On a rainy day in New Orleans earlier this month, a group of middle schoolers calling themselves the RoboPelicans huddled around a table trying to solve one of the biggest problems facing the city: flooding.
Morris Jeff Community School was surrounded by water after a sudden thunderstorm drenched Mid-City in early August. Rain, and the threat of it, caused classes to be canceled three days in the first week of school.
So it wasn’t hard for students to come up with a problem related to hydrodynamics, the theme of this year’s First LEGO League. Since then, they’ve been working to solve it.
“OK. OK. I think I figured it out,” 13-year-old Chris Bergeron said during a practice earlier this month. “So what Japan does, is, instead of using pumps, they use giant tunnels under the ground that the water goes into.”
“We have those, too,” teacher Matt Tuttle said.
The conversation continued as the students built off one another’s ideas.
Saturday, the team from Morris Jeff will compete in a statewide competition for the LEGO League. They’ll be judged on core values, their proposed solution to their problem, their robot’s performance and its design. The robot must complete four missions, including pipe removal and pipe replacement.
Much of the conversation in the city since last summer’s floods has focused on the amount of rain the city can pump out during thunderstorms, and how to keep catch basins clear so they can carry water to those pumps.
The students’ conversations this semester followed a similar pattern, especially after a presentation on water management this fall.
“They kept asking about flooding here,” said Michelle Nusinov, their coach and math teacher.
The team decided to focus on clearing catch basins to prevent flooding. At last month’s regional competition, the group proposed a solar-powered conveyor belt, anchored to a nearby tree, to remove trash that can clog catch basins.
Judges said their solution wasn’t original enough, said Zelie Rose. Her reaction: “I didn’t see anybody else doing it.”
“That’s what they’re working on now,” she said, pointing to a group of four children talking animatedly in front of their Chromebooks as they fine-tuned their robot. Made of LEGOs, it’s named Krispy because of the Krispy Kreme doughnuts they sold to raise money for their effort.
They discussed Amsterdam’s waterways. One student described how pumping stations work in another city. Another suggested using something “like those misters at the grocery store” to distribute excess water on soil throughout the city.

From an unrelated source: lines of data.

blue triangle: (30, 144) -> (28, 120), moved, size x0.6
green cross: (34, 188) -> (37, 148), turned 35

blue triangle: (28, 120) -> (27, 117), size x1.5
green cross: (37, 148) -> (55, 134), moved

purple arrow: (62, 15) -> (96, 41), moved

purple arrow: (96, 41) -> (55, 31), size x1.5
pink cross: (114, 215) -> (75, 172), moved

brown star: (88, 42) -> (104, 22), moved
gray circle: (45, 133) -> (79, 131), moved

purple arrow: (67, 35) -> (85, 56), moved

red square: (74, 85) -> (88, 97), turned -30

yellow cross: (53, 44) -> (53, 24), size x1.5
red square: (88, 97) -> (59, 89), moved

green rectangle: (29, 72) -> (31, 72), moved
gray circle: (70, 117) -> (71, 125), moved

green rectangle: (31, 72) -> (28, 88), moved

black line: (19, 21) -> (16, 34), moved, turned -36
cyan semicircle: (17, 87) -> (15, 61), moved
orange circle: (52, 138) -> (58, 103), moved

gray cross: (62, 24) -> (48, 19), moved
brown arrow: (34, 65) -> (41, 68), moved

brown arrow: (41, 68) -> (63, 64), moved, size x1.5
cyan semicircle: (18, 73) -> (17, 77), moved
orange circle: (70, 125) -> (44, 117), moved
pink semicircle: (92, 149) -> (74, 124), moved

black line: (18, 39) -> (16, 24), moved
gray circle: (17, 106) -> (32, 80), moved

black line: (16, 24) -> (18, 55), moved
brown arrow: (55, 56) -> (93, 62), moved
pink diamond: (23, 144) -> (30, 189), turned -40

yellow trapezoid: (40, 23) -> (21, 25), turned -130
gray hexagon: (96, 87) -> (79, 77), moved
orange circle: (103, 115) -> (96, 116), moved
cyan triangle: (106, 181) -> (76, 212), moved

One boy brought up the “bowl effect” — the fact that New Orleans is shaped like a bowl, with its center below sea level.
“What creates the bowl effect?” Nusinov asked.
Subsidence, they all agreed. Yes, she said, but what creates that?
“Not a lot of water can get into the soil” because of the buildings and roads in the city, 12-year-old Tristan Thompson said. “And that weight is pressurizing the soil and compacting it.”
The discussions often take on a life of their own, Nusinov said. A few days earlier, they had discussed installing permeable concrete so water could soak into the ground. Nearby, Parkway Bakery and Tavern has installed a permeable parking lot.
“It’s really lovely to end days with a group who is motivated by themselves,” Nusinov said.
Many teachers were in the building on Aug. 5, setting up their classrooms two days before the start of school.
It rained nine inches in three hours that afternoon, overwhelming the city’s crippled pumps, paralyzing Mid-City and stranding people throughout the city. The water was chest-deep on Banks Street, a few blocks from the school, at dinnertime that day.
School was closed the following Monday to make repairs. Class was cancelled again that Thursday after a Sewerage and Water Board turbine failed overnight. With rain in the forecast, the city declared a state of emergency, so school was cancelled that Friday, too.
In the weeks after, the Sewerage and Water Board was criticized for not being prepared and not being forthright about downed pumps and the turbines that power them. Many of the catch basins that carry stormwater from city streets into the drainage system were clogged, and city crews hadn’t kept up with cleaning.
Back at Morris Jeff, Zelie and Nia Hooker took Krispy through the course on an 8-foot by 4-foot table.
Across the room, the conversation turned again to drains and how to keep them clear.
“What happens if trash gets stuck on top of it and the water can’t get through?” Nusinov asked.
“Janitors?” one boy asked quietly.
“Janitors for the whole city?” another exclaimed. They all giggled.